Traveling through time: exploring the historic heritage of the region

Yugotour around Belgrade and Sarajevo:

 If you’re passionate about taking a journey through the history of a place you’re visiting, then the Balkans have a lot to offer. Several countries of this region have undertaken a brave step to open their history to the visitors and educate them about the era of communism in these countries. A couple of years ago a tourist agency called Yugotour was opened in Belgrade. Its goal is to make it possible for tourists to take a tour around the city and learn about the Yugoslavia’s socialist period that lasted for about forty years, all while driving in one of the old Yugo cars that were popular during the eighties. This idea was inspired by the historic tours in Berlin and Budapest visiting historic sites from the Cold War and communist period of Germany and Hungary - all in a Trabant car. By driving in a Yugo, one can get the real feeling of what it was like living in Belgrade in the sixties, seventies or eighties. While doing so, a tourist guide talks about history, tells interesting anecdotes, and Yugoslav Rock ‘n’ Roll plays on the car radio. The three-and-a-half-hour tour is also known as the “Rise and Fall of a Nation Tour.” It departs from a concentration camp that operated in the city during the Second World War, then goes on to visit specific architectures built during the socialist time, stops at the so-called House of Flowers, the mausoleum where Tito was buried, and then ends all the way to the site of the building of the Ministry of Defense bombarded in 1999.

The Yugotour is also being offered to tourists visiting Sarajevo, Bosnia and Herzegovina. Sarajevo, as well as the rest of Bosnia, was the real melting pot of various cultures of the Yugoslav nations. The tour takes you to the Olympic Stadium where Sarajevo hosted the Winter Olympics in 1984, you get a chance to visit the nuclear shelter, various monuments honoring the fallen Partisans, explore the roots of the Yugoslav rock music (Sarajevo was the place with the most popular rock scene) as well as to grab a coffee at the Cafe Tito. At one point around the stadium you get to try out the Yugo yourself!

Albanian bunkers turned into museums:

A similar nurturing of the historic heritage can be seen in Tirana, Albania. Albania had a communist system of its own between the Second World War and the nineties. It was the most isolated country in Europe, having its ties cut off with all of its neighboring countries. It is the only country that built bunkers all throughout for almost every family in the country. To keep the memory of that period and teach the new generations more about it, the Albanians turned the former bunker of the Albanian Army and the one of the Ministry of Foreign Affairs into a museum called Bunk’Art. It was a great tourist investment and today it is the number one attraction for foreigners, just like it was for me when I first went there. It gives you a glance at the period of Italian and German occupation during the war as well as the communist era under Enver Hoxha, all by walking through the underground corridors of the bunker. Another site where you can experience the same period of the Albanian history is the Museum of Secret Surveillance called Shtëpia me Gjethe (House of Leaves). It’s set in the building that served as the headquarters of Hoxha’s Secret Service, where you can discover the secret world of spying, its ways of gathering information and how it all functioned. The little ‘bugs’ that they used, called ‘çimka’ in Albanian, made a huge impression on me when I visited the museum. I also saw a video of a Yugoslav ambassador and his wife being filmed wherever they went. It all reminded me of George Orwell’s 1984, except that it was real.

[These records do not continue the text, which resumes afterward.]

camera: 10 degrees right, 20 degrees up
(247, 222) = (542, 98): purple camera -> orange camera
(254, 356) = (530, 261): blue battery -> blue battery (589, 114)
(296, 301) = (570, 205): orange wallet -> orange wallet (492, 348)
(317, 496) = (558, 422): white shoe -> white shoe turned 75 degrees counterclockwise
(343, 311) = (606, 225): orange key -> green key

Of course, there’s a lot more to be explored in these countries. The region is full of hidden places of historical value going even further back in the past, and of important historical processes in the twentieth century. That’s why it’s important to interconnect and share and compare the experiences in our region. What kept us apart in the past can bring us closer in the present. Such a creative way of introducing the historic heritage of the region provides us with the information about history we don’t learn in school.